So let’s talk a bit about outside funding. The money comes from a different habitat that is populated by large industrial companies. Our cultural industry would become unsustainable without their sponsorship money – money that might come from a car manufacturer, or from a big technology company. All the talk about a “service economy” ignores the fact that our economy continues to be driven by those who build cars or washing machines. In contrast to us, they have succeeded in conveying to their customers why their products matter, and why they should pay for them. They are able to generate money from within their own product portfolio and they don’t rely on outside funding to prosper and grow. They, in other words, have a real business model.

It’s relatively easy to say how much work went into producing a hair dryer. It’s much harder to say what it takes to write a good article. How do we measure the costs and value of thirteen years of school, a university degree, study abroad programs, or even a PhD? The difference in measurement parameters is one of the reasons why the typical CV of an engineer looks different from the CV of a journalist.

Apocalyptic rhetoric is fitting here

If you study economics and choose to accept a job offer from a consulting firm upon graduation, you might make 60k or 80k at age 25. Take a job in journalism, and you’ll have to settle for 35k – at most. As a consultant, you can expect regular pay raises as well. In journalism, things look different: You start with moderate pay, but at least your boss tells you that it’s possible to freelance on the side, or maybe you can make a bit of money off a speaking engagement. She might even refer you to someone. Talk to them, and you will probably hear that speaking fees have been canceled, but at least a public lecture will look good on your resumé. After a number of lectures and panel discussions (all dutifully entered into the CV), a university might offer a position as a guest lecturer. The dean will tell you: Budgets have been cut, but the institution’s name will look good on your resumé, especially if you plan to give public lectures or write books. Yes, a book! That might solve the financial dilemma. You imagine heaps of money – until the publishing house calls to say that the book proposal sounds terrific, but fees are way down. Fortunately, they say, a book credit helps with the resumé and should eventually lead to a position as a guest lecturer.

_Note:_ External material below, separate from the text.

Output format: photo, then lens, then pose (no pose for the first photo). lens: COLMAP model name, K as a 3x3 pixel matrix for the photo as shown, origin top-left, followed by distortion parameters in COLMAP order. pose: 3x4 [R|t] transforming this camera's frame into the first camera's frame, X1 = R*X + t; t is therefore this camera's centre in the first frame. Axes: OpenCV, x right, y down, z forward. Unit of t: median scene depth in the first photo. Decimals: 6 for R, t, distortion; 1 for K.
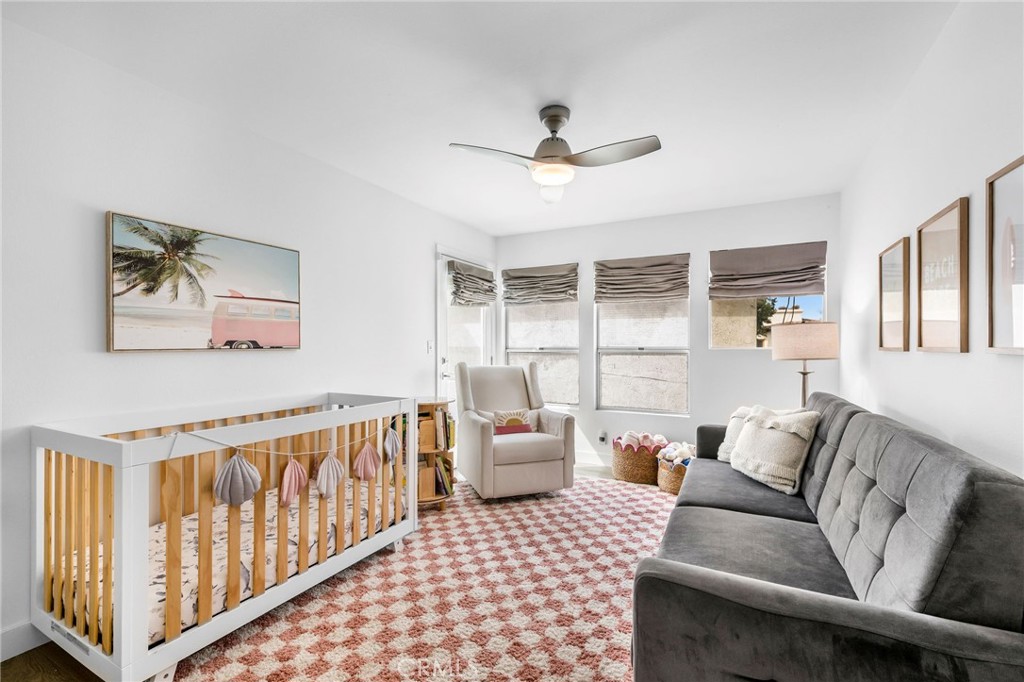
lens RADIAL K [[439.8, 0, 508.4], [0, 439.8, 341.8], [0, 0, 1]] dist [-0.001345, -0.000069]
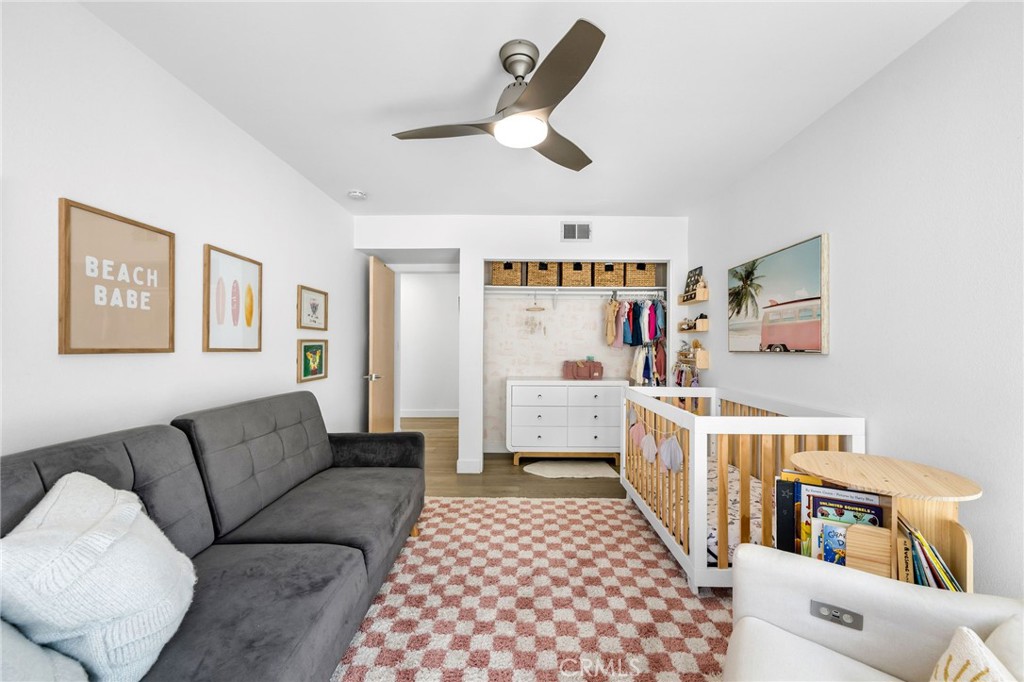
lens RADIAL K [[406.9, 0, 512.2], [0, 406.9, 345.8], [0, 0, 1]] dist [0.000456, 0.000011]
pose [[-0.900344, -0.003945, -0.435160, 0.443801], [-0.000257, 0.999964, -0.008534, 0.010196], [0.435178, -0.007571, -0.900313, 1.699979]]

See, it’s all connected: Public bodies like universities cannot be fully separated from private companies like publishing houses. Both are linked through the nexus and the logic of the cultural industry. A newly graduated economics student can expect a 100k salary while the humanities major will take home less than half as much.

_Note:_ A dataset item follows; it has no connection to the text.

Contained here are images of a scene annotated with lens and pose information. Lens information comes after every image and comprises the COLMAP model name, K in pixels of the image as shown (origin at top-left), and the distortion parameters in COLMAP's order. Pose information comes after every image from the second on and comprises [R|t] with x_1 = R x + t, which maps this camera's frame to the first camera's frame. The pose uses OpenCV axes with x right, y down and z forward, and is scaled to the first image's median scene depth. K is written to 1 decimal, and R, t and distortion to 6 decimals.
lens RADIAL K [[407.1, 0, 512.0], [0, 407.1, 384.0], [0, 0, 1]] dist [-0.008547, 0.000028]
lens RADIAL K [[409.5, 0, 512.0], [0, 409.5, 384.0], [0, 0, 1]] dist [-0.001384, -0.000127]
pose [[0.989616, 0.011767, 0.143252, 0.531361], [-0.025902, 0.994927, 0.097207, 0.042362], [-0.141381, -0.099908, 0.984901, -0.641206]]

As a result, we are witnessing a large-scale exodus from one oikos into the other. We are living in a time when the proverbial best and brightest no longer opt to pursue careers in journalism or academia or politics. And we can already foresee a future when the exodus into economics will cease simply because the sphere of culture will have been reduced to insignificance. Apocalyptic rhetoric is fitting here: A cosmic battle is raging between the world of letters and the world of numbers.

In modern Western societies, we have long observed a tendency away from the pursuit of wisdom and contemplation towards those forms of knowledge that can be tackled by natural science. The fight against religious dogma has paradoxically led to the belief that those things that can be described in numerical terms are somehow closer to the ultimate truth than words.

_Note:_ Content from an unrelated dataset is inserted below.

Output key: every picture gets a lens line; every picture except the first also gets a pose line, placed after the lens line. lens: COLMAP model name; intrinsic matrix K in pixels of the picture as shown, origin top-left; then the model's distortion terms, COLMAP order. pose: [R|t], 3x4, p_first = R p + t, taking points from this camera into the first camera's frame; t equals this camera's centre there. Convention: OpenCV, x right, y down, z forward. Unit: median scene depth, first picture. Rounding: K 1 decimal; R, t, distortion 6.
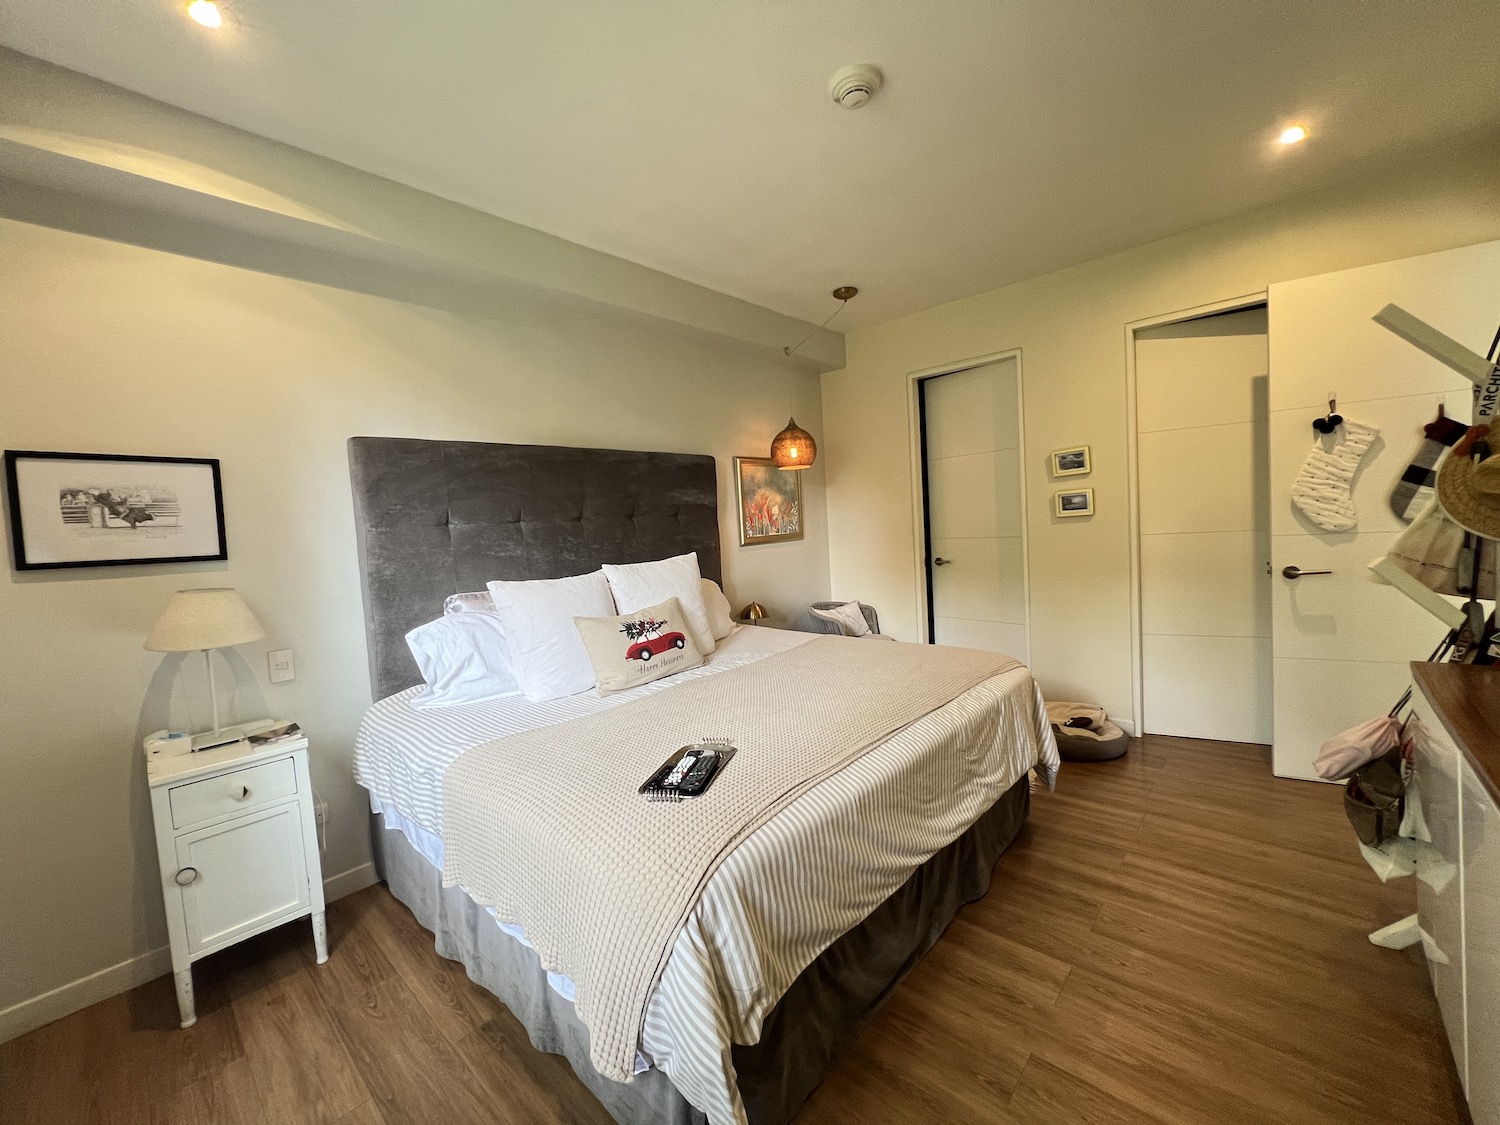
lens RADIAL K [[597.3, 0, 743.1], [0, 597.3, 557.5], [0, 0, 1]] dist [-0.009178, 0.000036]
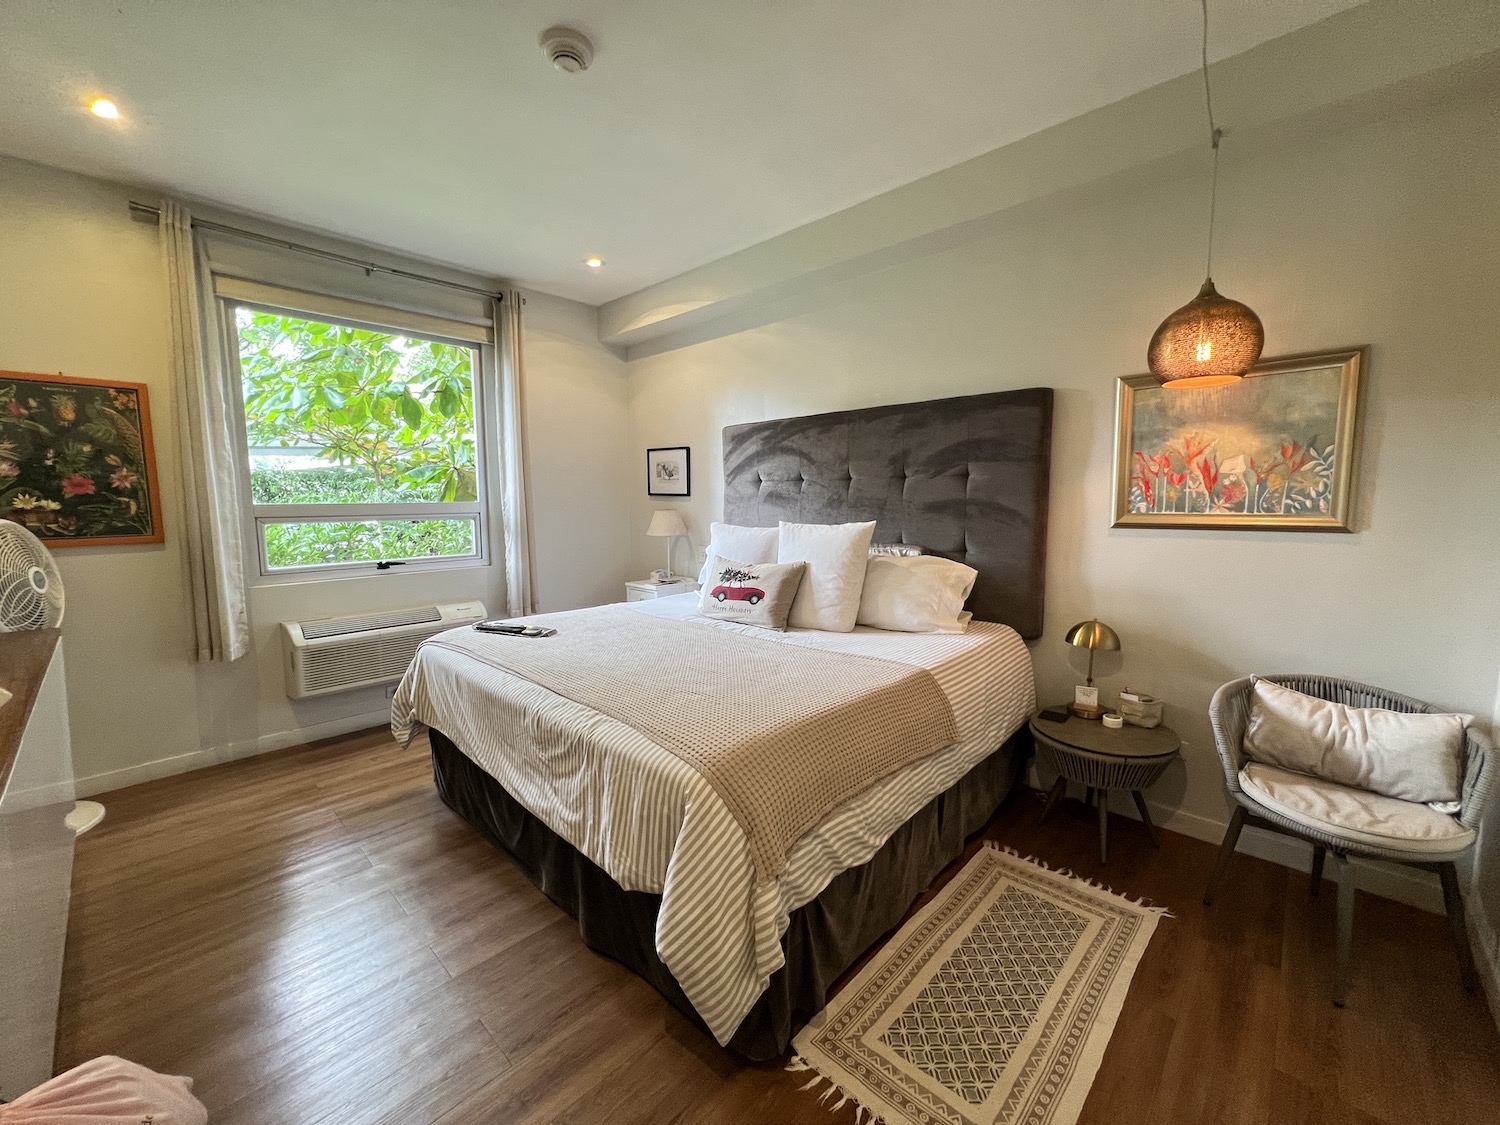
lens RADIAL K [[597.3, 0, 744.1], [0, 597.3, 560.7], [0, 0, 1]] dist [-0.009178, 0.000036]
pose [[-0.030320, 0.157046, -0.987126, 0.939234], [-0.059581, 0.985540, 0.158624, -0.092078], [0.997763, 0.063624, -0.020525, 1.009385]]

What stupidity! Of course, words can express truth. Those who argue that only the universalistic appeal of numbers can convey truths fail to see that it has been precisely the cultural context and uniqueness of words – their embeddedness in the history and fabric of a particular civilization – which has enabled us to seek answers and raise issues that demand to be named and discussed through speech. As it says in the bible, “in the beginning there was the word.” Speech is closer to our humanness than mathematics.

But during the heyday of modernity, atheism and rationality entered into an unfortunate alliance – hence the complete absence of any idea of “atheist spiritualism.” To modern science, a whole range of aspects of human existence, from man’s inclination towards spiritual beliefs to his temporary indulgence in irrational behavior, appeared as marginal and unimportant. St. Thomas Aquinas still devoted himself to the study of man and metaethics. Today, our existence is forced through the grid of Excel spreadsheets and expressed as a series of numbers, cleansed of all individuality. I am not surprised that ethical questions usually elicit tired shrugs from computer programmers or consultants or even doctors: Many of us have lost the ability to put our thoughts into words and have responded with apathy.

Above the central entrance to Berlin’s Humboldt University, we can find a Latin motto: Nutrimentum Spiritus, “nourishment for the mind”. A few kilometers away, the newspaper “Der Tagesspiegel” has given itself the credo Rerum Cognoscere Causas, “to know the causes of things”. And when the last humanities scholar has died, only then will we realize that you cannot eat spreadsheets.